I'd really love to have some advice about food intake on longer workout days.  I'm working on losing regain, and a normal day for me is 1000 - 1200 calories, under 40 grams carbs, with normal exercise burn of 400-600 calories (not eaten back).  That generally works well for me, but as the weather warms and the snow pack melts, I'm getting back into longer hiking days.  If I'm up in the mountains, with substantial elevation gain, I can burn 2000 or more calories in a long hike, I've seen numbers upwards of 3000.  (I use a heart rate monitor to estimate burn, and I know accuracy is questionable).  These longer hikes generally suppress my appetite somewhat as well, or at least distract me from a desire to eat.  So, it's not uncommon for me to end up with consumption of 1200 calories or less even on long hike days.  Though often my trail food is higher in carbs - this is about the only time it's safe for me to snack on a Quest bar.
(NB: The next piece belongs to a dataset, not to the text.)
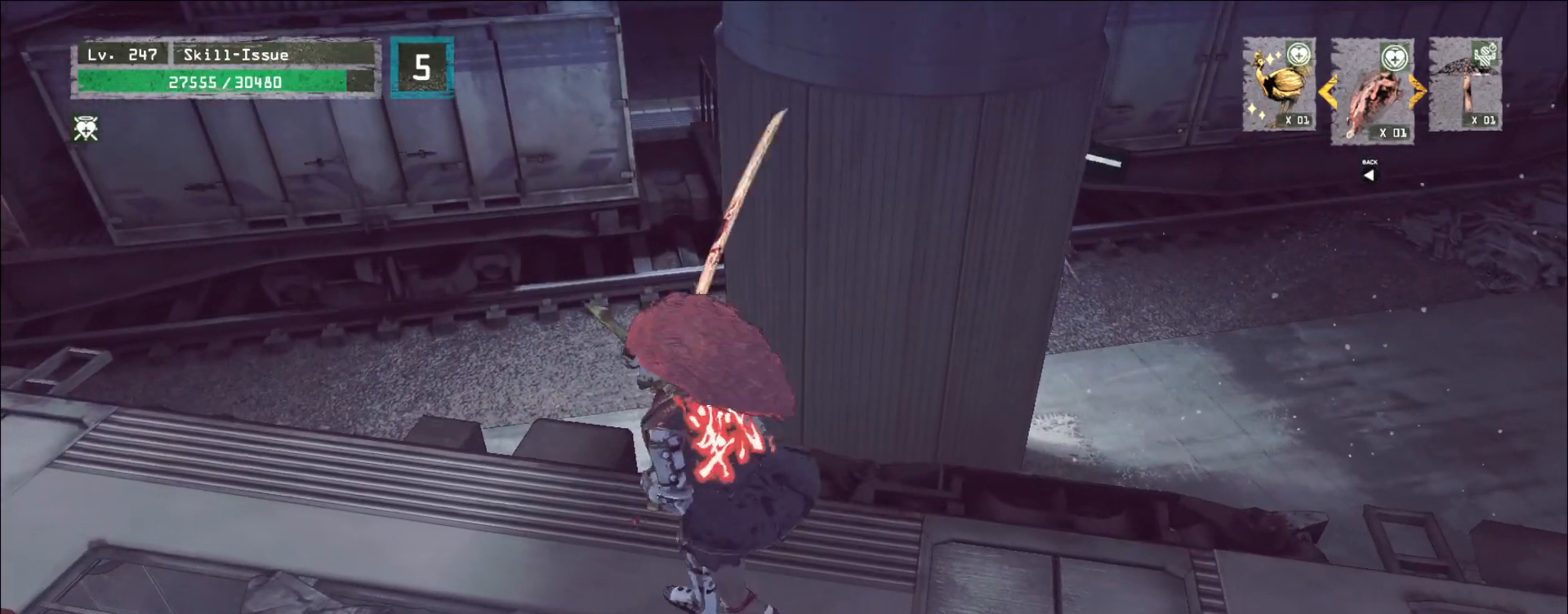
{"keys": [], "mouse": [], "events": [[33, "a", "up"]]}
In the first year post-op, I'd get home from a hike like that and have to have a nap.  I'd simply "bonk", and be worthless for the rest of the day.  These days I recover better, but I do struggle with binge eating from time to time, and it seems like I'm more susceptible to it in the day or two after a big burn.  I had a really bad day yesterday, after 1 day with a short hike, and two 5+ hour hike days in a row.  Maybe it's just my fat brain giving myself an excuse to overeat.  Or maybe it's a reaction to the higher carbs from a hike day.  I do find I tend to wake up ravenous the next day or two.

I'm debating whether I should be making more of an effort to eat a bit more on hiking days, even if I'm not feeling particularly hungry, or permit myself to eat a bit more the next day, but making sure to keep carbs super low, or just .  I know it's mostly going to be an experiment to see what works and what doesn't for me, but I'd really value some input from others who may be putting in long workouts.  (Jub Jub??) 


5'8"    Highest Weight: 245   Goal Weight (Surgeon): 154   Stretch Goal: 140

slimpickins5280
on 4/17/14 11:21 pm - CO

Yeah, Tom is the one to weigh in on this, but he's off biking, so he may not get back to you right away. You might think about pm'ing him. 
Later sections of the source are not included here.